MH: I guess with this record, I knew that it was going to be more colourful. The first one [We Slept At Last] is very blue and very still … whereas this one is colourful, it’s playful, it’s a little bit darker. So, like, I knew even before I finished the album that I wanted Tristan [Pigott] to do the artwork for it. Because I am a visual person, these images do come into my head; these colours do even come into my head as I’m writing the music.
MF: With this album, there are songs on there that are not emotionally binary: you wouldn’t point at them and say, “Oh this one’s sad, this one’s happy’’. They’re somewhere in between. Do you think that comes from thinking in colour?
MH: Maybe. I think it’s because when I write something happy, just naturally I tend to offset that with some extra darkness. I don’t know why I do that: I don’t know why I can’t just let people be happy. [Laughs] I’m some sort of musical sadist. But I find that interesting. I actually really like the way you call it a non-binary emotional experience, because I kind of try to create these other worlds that my music fits into, rather than just putting it straight out there. I think it is very much about darkness and lightness and happiness and sadness and all of that stuff kinda thrown in together, which is the complete hue of human experience, I suppose. You can almost read into the songs any way that you feel like.
MF: I guess it’s like the songs give you back what you bring to them. If you’re feeling a certain way, you see the songs in a certain way.
MH: Yeah, exactly. I like the songs to be open for people to mould to their own experience rather than a song being like, “Hey, I’m feeling really great on a summer’s day and you should feel like that too.” I want the music to be at the stage where someone could be like, ‘Oh, that totally resonates what I’m feeling right now’ and someone else could go, ‘Same’, but they’re feeling two totally different things.
MF: It’s interesting you mention the darkness, though: why do you think people get such a kick from the dark and the difficult stuff in music?
MH: I feel like it’s kind of a taboo. Especially in this age, the age of technology, we have to present ourselves as being happy, as having a great time. So I think all that actually almost works to fetishize feeling like shit. In music, it tends to be such a relief to listen to something that you feel connects with you on that dark level. I think people find it hard to talk about feeling bad or feeling strange, dark feelings; it’s kinda embarrassing. Which I guess is why it feeds into other outlets.

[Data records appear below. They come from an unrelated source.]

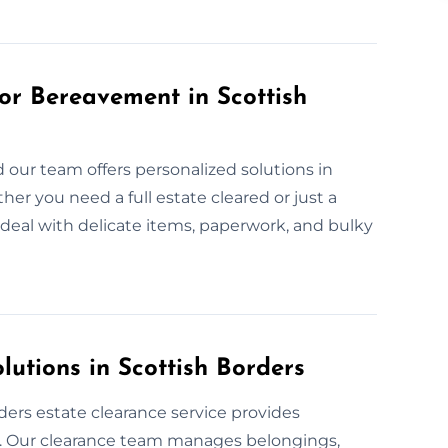
or Bereavement in Scottish
 our team offers personalized solutions in
her you need a full estate cleared or just a
s deal with delicate items, paperwork, and bulky
lutions in Scottish Borders
ers estate clearance service provides
. Our clearance team manages belongings,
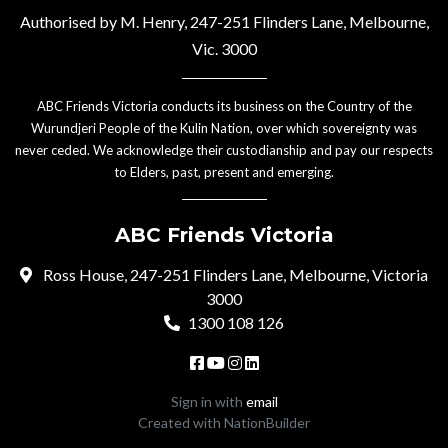
Authorised by M. Henry, 247-251 Flinders Lane, Melbourne,
Vic. 3000
ABC Friends Victoria conducts its business on the Country of the
Wurundjeri People of the Kulin Nation, over which sovereignty was
never ceded. We acknowledge their custodianship and pay our respects
to Elders, past, present and emerging.
ABC Friends Victoria
Ross House, 247-251 Flinders Lane, Melbourne, Victoria
3000
1300 108 126
Sign in with
email
Created with
NationBuilder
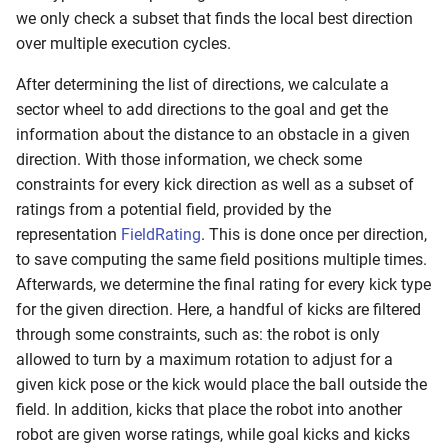
s
we only check a subset that finds the local best direction
RL Walking
over multiple execution cycles.
e
Walk Generators
After determining the list of directions, we calculate a
a
sector wheel to add directions to the goal and get the
r
Walking
information about the distance to an obstacle in a given
c
direction. With those information, we check some
constraints for every kick direction as well as a subset of
h
ratings from a potential field, provided by the
i
representation
FieldRating
. This is done once per direction,
to save computing the same field positions multiple times.
n
Afterwards, we determine the final rating for every kick type
g
for the given direction. Here, a handful of kicks are filtered
through some constraints, such as: the robot is only
allowed to turn by a maximum rotation to adjust for a
given kick pose or the kick would place the ball outside the
field. In addition, kicks that place the robot into another
robot are given worse ratings, while goal kicks and kicks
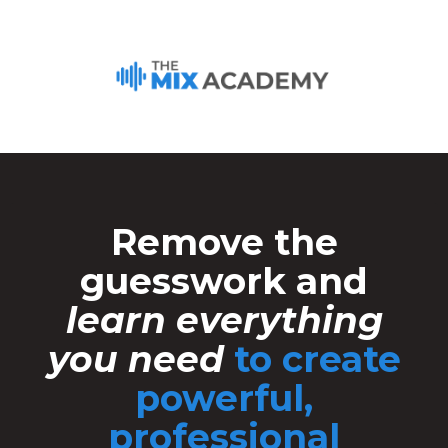
Remove the
guesswork and
learn everything
you need
to create
powerful,
professional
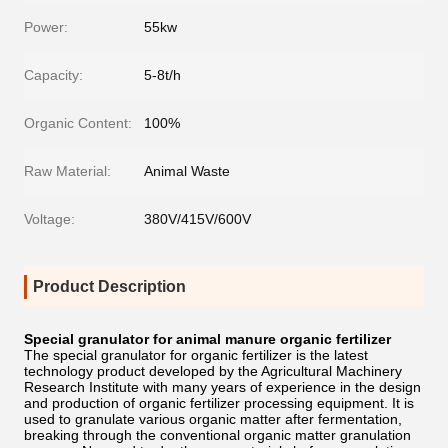
Power:
55kw
Capacity:
5-8t/h
Organic Content:
100%
Raw Material:
Animal Waste
Voltage:
380V/415V/600V
Product Description
Special granulator for animal manure organic fertilizer
The special granulator for organic fertilizer is the latest
technology product developed by the Agricultural Machinery
Research Institute with many years of experience in the design
and production of organic fertilizer processing equipment. It is
used to granulate various organic matter after fermentation,
breaking through the conventional organic matter granulation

MF: Is it necessarily cathartic for you, writing about your life? If you write about something, does it make it feel better for you personally?
MH: I think so. I’m very lucky: I feel very confident talking about feeling sad. I think that might just be something to do with the way that I have grown up. I just kinda think it’s a pile of bullshit when I see people having a great time, all of the time [laughs]. So I think it is cathartic, but also, at the end of it, I create something that I will then have to listen back to and perform again, which might perhaps take me back into that emotional space. But I’m kinda fine with that. It’s kinda self-indulgent, really. [Laughs].
MF: But it’s kinda fun right, being self-indulgent. It kinda reinforces the self, right?
MH: Yeah, exactly. It’s quite fun, being dramatic. Certainly, my life isn’t as dramatic as the records make out. [Laughs.]